Sin una gota desde 2018

Juan Morales, ranchero de la presa de La Sorrueda (o Tirajana 1, como consta en la documentación oficial), explica que el embalse que tiene a su cargo está a las puertas de no poder soltar más agua. A uno de febrero de 2020 solo le quedaban 240.356 metros cúbicos, frente a los 894.346 computados a uno de febrero de 2019. Recalca que los datos los facilita en metros cúbicos y no en hectómetros cúbicos. «La cantidad es tan irrisoria que ya no podemos hablar de hectómetros», subraya.

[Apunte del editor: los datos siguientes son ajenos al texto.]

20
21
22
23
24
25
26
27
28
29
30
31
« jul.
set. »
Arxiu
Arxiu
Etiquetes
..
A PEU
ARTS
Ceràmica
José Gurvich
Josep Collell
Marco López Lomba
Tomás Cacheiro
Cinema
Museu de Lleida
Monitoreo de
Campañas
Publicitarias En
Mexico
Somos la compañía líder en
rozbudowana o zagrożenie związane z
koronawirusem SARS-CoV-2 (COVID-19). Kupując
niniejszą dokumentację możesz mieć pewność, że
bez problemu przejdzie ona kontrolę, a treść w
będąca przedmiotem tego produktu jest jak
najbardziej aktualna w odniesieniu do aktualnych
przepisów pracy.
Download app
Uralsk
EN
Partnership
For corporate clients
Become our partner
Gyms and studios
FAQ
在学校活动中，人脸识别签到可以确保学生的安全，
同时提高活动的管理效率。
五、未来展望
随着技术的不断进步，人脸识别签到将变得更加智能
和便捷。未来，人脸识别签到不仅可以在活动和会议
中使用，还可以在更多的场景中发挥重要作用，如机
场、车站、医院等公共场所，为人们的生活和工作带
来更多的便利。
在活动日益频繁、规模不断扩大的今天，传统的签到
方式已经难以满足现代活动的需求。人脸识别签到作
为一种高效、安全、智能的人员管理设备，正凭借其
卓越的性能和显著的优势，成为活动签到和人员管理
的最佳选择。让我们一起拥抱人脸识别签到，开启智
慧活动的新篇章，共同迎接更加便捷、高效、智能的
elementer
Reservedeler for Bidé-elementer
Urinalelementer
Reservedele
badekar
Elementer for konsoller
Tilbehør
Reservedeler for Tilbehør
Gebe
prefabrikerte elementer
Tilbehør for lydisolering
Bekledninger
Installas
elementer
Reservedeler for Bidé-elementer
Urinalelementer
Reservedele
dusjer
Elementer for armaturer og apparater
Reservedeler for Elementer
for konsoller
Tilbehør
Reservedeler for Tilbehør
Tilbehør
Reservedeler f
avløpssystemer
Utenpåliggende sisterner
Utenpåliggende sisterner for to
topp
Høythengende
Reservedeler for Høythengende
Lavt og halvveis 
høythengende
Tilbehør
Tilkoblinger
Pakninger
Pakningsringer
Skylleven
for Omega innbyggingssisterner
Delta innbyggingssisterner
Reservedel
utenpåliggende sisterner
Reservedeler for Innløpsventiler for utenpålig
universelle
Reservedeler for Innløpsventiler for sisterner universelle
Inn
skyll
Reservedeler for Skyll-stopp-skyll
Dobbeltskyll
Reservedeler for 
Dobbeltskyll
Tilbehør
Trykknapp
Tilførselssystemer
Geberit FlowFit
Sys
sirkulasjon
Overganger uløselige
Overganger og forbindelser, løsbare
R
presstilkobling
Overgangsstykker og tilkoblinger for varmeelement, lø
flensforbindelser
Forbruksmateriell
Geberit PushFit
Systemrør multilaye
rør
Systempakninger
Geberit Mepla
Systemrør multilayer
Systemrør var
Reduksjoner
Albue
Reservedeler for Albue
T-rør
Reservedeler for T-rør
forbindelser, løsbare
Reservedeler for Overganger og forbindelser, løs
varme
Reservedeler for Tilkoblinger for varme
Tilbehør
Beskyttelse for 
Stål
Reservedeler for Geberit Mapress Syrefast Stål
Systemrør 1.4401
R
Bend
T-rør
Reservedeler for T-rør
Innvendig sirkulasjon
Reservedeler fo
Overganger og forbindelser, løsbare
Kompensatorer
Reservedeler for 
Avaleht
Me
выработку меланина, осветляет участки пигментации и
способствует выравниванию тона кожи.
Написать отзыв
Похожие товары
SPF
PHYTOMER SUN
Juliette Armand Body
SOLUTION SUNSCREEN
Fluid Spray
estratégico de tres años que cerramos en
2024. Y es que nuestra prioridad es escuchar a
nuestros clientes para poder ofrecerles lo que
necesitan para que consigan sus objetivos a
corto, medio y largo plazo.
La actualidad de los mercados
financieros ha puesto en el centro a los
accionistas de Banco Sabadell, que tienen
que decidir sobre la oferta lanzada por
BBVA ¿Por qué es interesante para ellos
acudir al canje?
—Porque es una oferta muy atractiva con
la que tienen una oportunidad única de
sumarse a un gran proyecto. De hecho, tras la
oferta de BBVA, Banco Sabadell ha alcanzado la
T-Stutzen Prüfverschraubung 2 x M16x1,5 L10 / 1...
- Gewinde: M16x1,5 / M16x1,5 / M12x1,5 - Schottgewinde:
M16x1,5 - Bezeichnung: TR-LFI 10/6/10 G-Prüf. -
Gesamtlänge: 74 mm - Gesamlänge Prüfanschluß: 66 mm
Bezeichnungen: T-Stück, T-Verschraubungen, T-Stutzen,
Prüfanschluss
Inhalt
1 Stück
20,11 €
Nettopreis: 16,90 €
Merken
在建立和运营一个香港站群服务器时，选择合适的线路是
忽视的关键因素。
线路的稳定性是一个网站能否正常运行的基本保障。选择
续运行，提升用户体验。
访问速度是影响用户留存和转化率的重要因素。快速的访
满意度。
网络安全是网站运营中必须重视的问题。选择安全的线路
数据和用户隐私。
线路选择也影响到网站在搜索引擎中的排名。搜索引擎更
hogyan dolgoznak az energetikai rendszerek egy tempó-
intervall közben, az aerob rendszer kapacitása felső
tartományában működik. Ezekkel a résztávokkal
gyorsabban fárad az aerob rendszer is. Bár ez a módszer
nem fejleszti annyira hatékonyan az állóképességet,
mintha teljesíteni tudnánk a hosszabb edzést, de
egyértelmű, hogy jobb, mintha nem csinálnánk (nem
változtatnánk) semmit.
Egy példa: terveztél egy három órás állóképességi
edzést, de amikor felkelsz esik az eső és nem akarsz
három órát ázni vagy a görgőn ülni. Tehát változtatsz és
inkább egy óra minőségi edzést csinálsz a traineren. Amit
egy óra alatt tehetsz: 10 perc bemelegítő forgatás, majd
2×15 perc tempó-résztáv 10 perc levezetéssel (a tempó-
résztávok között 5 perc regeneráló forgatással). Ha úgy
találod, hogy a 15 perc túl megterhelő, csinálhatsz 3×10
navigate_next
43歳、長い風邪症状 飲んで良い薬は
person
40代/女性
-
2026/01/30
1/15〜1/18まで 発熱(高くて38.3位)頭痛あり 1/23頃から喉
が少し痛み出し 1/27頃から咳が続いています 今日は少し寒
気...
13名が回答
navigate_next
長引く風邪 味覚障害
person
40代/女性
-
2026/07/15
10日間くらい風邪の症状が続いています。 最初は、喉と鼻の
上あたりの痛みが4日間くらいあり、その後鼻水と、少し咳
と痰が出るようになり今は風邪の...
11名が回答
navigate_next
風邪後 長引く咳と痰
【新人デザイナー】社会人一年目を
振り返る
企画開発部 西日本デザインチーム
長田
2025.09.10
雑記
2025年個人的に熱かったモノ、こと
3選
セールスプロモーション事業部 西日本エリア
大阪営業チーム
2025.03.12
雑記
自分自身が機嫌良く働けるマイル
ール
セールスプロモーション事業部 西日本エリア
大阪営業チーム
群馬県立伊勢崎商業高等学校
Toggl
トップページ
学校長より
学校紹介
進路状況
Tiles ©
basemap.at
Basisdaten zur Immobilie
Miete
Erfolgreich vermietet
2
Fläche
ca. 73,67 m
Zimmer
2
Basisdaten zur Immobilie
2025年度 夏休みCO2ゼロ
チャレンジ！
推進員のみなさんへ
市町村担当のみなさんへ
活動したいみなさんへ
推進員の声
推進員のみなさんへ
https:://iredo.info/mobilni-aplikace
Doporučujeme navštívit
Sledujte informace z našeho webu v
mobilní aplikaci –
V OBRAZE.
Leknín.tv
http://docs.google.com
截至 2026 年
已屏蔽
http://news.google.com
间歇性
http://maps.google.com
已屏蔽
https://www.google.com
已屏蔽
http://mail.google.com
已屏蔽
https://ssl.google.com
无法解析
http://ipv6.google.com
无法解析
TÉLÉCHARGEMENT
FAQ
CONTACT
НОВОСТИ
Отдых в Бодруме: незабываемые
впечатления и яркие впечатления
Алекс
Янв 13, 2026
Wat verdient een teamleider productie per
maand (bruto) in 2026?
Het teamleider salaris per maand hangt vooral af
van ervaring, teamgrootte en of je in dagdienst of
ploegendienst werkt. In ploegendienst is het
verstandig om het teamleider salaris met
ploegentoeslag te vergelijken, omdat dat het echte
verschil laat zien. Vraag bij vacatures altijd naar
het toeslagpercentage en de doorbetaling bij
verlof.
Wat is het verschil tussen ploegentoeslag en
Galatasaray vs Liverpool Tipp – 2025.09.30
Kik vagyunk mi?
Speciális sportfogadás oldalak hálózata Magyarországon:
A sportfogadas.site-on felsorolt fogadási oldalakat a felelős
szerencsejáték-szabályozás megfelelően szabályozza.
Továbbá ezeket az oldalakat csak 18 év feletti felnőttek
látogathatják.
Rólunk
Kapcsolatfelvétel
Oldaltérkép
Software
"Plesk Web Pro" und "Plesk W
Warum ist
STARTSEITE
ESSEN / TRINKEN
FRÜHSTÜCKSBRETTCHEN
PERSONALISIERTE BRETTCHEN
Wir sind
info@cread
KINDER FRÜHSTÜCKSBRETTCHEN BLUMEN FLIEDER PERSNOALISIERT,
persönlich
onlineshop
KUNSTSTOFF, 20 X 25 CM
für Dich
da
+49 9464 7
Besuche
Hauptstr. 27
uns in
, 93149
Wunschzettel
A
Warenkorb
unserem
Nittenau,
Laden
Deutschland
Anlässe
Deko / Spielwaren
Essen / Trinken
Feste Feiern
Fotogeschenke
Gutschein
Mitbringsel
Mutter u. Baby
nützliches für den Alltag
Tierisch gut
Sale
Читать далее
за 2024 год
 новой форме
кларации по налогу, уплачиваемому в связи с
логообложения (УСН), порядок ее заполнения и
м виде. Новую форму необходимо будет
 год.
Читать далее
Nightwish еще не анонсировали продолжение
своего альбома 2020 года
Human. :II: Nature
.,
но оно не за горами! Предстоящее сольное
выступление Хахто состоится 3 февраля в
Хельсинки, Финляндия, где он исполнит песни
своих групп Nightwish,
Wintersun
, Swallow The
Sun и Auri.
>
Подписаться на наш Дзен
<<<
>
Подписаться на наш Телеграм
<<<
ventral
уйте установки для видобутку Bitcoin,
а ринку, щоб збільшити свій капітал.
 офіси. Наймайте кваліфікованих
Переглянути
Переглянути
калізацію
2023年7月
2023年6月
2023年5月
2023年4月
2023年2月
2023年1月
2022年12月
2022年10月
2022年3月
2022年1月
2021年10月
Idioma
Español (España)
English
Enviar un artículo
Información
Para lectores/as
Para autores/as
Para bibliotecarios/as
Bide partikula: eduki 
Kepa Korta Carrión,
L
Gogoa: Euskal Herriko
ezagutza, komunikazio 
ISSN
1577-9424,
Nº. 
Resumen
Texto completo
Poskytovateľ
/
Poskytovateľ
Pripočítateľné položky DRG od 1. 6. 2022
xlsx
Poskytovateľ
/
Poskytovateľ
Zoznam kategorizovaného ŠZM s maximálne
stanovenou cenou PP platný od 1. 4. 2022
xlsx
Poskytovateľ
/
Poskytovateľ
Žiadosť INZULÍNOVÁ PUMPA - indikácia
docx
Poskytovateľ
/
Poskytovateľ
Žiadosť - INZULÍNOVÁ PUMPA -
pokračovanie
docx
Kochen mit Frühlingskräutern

Morales sabe incluso a ciencia cierta cuándo fue la última vez que les entró agua en la presa. Fue hace casi dos años, exactamente el 5 de marzo de 2018. En el caso de La Sorrueda la sequía ya está siendo la tónica dominante de los últimos años, porque cuando les cayeron aquellas lluvias llevaban 18 meses acumulados sin ver tampoco gota de agua. Tanto es así, explica Morales, que entonces se autoimpusieron un límite: no se suministraría más de 10 litros por segundo a cada heredamiento. Con esas restricciones y todo, les queda mes y medio o dos de agua. No más. Pero no se quedará vacía del todo. Dejarán 60.000 metros cúbicos como reserva biológica para los animales que viven en ella o de ella y porque, dado cómo fue construido el muro, precisa de humedad para evitar que pueda agrietarse.

Con todo, no es la presa de La Sorrueda la que menos agua tiene almacenada, en términos absolutos. De las que el Cabildo aporta datos, la más seca es la de Fataga, que solo suma 3.410 metros cúbicos frente a los 10.184 de hace un año. Supone apenas un 1% de su capacidad. Pero este registro porcentual (1%) lo comparte con la de Ayagaures, que a 3 de febrero pasado solo conservaba 14.177 metros cúbicos frente a los 347.469 de hace un año, en que estaba al 19%.